• _Aufgaben_:
[1] Der Satz „Denn ein Problem mit dem Prozessor könnte die ganze Mars-Mission gefährden.“ aus der Meldung über den Mars-Rover ist ins Englische zu übersetzen.
[2] Anhand der Meldung über den Mars-Rover ist in ein bis drei Sätzen zu erklären, weshalb die NASA bei Perseverance auf den jahrzehntealten PowerPC-Chip setzt.

TechTäglich:
Mars-Rover läuft mit Apple-Prozessor von 1998
Vor dem Mittagessen die wichtigsten Meldungen des Tages – das ist TechTäglich, die Technik-Kolumne von W&V. Heute mit Apple-Retro-Technik auf dem Mars und mit Tipps gegen Zoom-Müdigkeit.
Mars-Rover läuft mit Apple-Prozessor von 1998
Die NASA schickt ihre Raketen, Raumschiffe und Rover mit Hilfe modernster Technik ins Weltall? Das stimmt oft – aber längst nicht immer. Der Mars-Rover Perseverance ruckelt derzeit mit einem Hauptprozessor über den roten Planeten, der bereits 1998 im ersten iMac steckte. Der bonbonfarbene Rechner war vor 23 Jahren die Design-Premiere des späteren iPhone-Schöpfers Jonathan Ive, und der erste neue Mac nach der Rückkehr von Steve Jobs zu Apple. Der iMac lief damals mit dem IBM-Chip PowerPC 750, der nun auch Perseverance antreibt. Die Taktfrequenz des Prozessors mit einem einzigen Rechenkern liegt bei 110 bis 200 MHz, während aktuelle iMacs bis zu 4,5 GHz schaffen. Und er kommt mit nur 10,4 Millionen Transistoren aus – gut tausendmal weniger als in jedem aktuellen Smartphone.
Das Wissenschaftsmagazin NewScientist und Cult of Mac erklären, warum die NASA auf die jahrzehntealte Retro-Technik setzt: In rund 250 Millionen Kilometern Entfernung von der Erde kommt es nicht auf Höchstleistung und Geschwindigkeit an, sondern auf absolute Zuverlässigkeit und auf Energieeffizienz. Denn ein Problem mit dem Prozessor könnte die ganze Mars-Mission gefährden. Und hier gilt der gute alte PowerPC-Chip, der mit einer Stromaufnahme von nur zehn Watt so langsam und zuverlässig läuft wie ein Schiffsdiesel, als absolut vorbildlich. Deshalb werkelt er auch im Kepler-Teleskop, in der Jupiter-Sonde Juno und in über 100 weiteren Projekten der NASA. Für den Einsatz auf dem Mars haben die Techniker den Prozessor in Sachen Strahlenschutz und Temperaturempfindlichkeit modifiziert. Er hält jetzt einer kosmischen Strahlung von bis zu 100.000 Rad und Temperaturen zwischen minus 55 und plus 70 Grad Celsius stand.

• _Bereitgestellte Zeilen_:
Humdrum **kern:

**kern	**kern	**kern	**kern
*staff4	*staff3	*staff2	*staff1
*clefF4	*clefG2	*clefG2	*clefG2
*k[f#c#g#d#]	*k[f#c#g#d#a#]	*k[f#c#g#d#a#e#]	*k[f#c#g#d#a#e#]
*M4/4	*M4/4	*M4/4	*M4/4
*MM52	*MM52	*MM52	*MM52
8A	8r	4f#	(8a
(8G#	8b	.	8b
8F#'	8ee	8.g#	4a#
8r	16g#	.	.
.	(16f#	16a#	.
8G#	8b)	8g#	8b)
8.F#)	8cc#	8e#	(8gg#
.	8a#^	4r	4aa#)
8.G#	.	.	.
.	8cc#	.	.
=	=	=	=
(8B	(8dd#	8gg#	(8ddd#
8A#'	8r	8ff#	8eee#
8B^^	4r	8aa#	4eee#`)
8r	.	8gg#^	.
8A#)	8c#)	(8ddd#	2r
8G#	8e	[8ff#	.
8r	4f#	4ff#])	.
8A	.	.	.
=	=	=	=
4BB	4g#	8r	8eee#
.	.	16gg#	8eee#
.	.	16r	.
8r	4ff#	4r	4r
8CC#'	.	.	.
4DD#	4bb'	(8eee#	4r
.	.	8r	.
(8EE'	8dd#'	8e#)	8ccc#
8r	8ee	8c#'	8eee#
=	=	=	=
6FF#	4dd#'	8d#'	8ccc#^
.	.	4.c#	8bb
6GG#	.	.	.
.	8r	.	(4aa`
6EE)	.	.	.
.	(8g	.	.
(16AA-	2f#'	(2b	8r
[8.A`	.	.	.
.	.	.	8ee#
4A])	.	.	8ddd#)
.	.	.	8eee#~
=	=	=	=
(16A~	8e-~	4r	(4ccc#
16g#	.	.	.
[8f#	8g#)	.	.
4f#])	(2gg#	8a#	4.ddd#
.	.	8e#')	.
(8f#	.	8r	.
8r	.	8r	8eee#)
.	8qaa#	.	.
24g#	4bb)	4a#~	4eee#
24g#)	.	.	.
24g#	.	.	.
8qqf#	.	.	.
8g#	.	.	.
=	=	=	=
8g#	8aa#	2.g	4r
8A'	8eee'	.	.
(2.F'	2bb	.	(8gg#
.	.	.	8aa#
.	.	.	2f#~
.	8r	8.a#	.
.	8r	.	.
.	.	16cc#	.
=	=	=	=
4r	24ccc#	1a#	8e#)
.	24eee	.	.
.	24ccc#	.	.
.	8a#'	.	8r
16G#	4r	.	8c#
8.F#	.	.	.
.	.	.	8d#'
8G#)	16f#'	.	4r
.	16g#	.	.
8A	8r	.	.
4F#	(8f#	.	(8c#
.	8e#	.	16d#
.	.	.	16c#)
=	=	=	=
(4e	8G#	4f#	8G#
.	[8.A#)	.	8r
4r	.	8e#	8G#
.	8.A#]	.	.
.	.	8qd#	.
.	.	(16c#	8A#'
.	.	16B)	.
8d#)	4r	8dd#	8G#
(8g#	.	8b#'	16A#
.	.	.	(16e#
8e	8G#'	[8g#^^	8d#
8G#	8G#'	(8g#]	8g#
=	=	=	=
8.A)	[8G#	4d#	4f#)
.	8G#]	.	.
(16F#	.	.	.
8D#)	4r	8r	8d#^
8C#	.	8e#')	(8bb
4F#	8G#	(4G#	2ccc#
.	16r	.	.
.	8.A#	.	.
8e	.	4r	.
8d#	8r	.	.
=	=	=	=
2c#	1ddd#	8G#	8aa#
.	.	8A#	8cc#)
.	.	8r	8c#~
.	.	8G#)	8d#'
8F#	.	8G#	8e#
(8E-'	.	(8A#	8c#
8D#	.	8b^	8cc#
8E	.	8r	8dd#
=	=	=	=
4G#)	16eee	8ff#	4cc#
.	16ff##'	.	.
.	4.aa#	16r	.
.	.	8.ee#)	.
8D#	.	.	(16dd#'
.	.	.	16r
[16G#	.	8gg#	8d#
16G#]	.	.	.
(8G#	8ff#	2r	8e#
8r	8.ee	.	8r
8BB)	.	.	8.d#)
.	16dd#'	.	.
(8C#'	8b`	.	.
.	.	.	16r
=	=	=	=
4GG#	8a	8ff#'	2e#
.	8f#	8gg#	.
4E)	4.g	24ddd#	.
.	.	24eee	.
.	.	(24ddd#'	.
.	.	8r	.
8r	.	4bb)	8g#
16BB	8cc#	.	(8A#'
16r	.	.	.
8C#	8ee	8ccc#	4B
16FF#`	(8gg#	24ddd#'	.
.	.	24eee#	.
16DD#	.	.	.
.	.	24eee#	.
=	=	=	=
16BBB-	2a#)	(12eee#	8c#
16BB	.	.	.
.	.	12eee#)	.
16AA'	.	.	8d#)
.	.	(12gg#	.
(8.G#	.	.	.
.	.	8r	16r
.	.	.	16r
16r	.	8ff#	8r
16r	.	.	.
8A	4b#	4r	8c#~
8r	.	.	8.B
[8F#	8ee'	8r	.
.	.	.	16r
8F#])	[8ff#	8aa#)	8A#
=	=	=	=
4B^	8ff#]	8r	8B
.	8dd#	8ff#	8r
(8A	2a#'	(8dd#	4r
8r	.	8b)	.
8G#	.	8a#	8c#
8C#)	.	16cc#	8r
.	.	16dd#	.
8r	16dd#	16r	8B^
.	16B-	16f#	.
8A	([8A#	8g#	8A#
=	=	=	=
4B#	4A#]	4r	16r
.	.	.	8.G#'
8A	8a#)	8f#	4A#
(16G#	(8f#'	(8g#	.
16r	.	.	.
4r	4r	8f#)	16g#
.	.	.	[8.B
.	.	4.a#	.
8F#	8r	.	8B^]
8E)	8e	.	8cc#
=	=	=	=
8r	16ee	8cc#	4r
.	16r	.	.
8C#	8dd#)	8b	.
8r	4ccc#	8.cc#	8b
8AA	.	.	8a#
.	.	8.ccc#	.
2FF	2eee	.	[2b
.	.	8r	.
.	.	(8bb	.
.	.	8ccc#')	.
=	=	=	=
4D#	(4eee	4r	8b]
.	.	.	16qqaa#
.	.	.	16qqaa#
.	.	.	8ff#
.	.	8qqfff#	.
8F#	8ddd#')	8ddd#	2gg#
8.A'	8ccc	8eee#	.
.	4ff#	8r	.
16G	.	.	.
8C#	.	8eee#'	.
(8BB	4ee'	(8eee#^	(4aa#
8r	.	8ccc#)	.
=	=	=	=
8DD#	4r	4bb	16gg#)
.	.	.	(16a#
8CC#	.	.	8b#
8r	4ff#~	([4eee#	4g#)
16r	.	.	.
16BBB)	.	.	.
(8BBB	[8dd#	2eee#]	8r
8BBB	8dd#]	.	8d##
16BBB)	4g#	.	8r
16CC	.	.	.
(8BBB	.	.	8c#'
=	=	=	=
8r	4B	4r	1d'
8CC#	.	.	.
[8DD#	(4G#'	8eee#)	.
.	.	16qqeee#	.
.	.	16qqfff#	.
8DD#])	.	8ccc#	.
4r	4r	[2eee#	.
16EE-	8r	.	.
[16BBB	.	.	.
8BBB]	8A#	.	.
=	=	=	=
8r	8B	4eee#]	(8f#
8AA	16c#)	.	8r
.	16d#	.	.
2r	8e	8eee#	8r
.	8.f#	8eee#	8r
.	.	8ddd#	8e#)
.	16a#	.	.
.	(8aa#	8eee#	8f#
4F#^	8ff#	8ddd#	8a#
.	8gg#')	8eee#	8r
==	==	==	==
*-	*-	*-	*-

• _Ergebnisse_:
[1] After all, a problem with the processor could jeopardize the entire Mars mission.

[2] In rund 250 Millionen Kilometern Entfernung von der Erde kommt es nicht auf Höchstleistung und Geschwindigkeit an, sondern auf absolute Zuverlässigkeit und Energieeffizienz. Ein Problem mit dem Prozessor könnte die ganze Mission gefährden. Der PowerPC-Chip gilt mit einer Stromaufnahme von nur zehn Watt und seinem langsamen, zuverlässigen Lauf in dieser Hinsicht als absolut vorbildlich.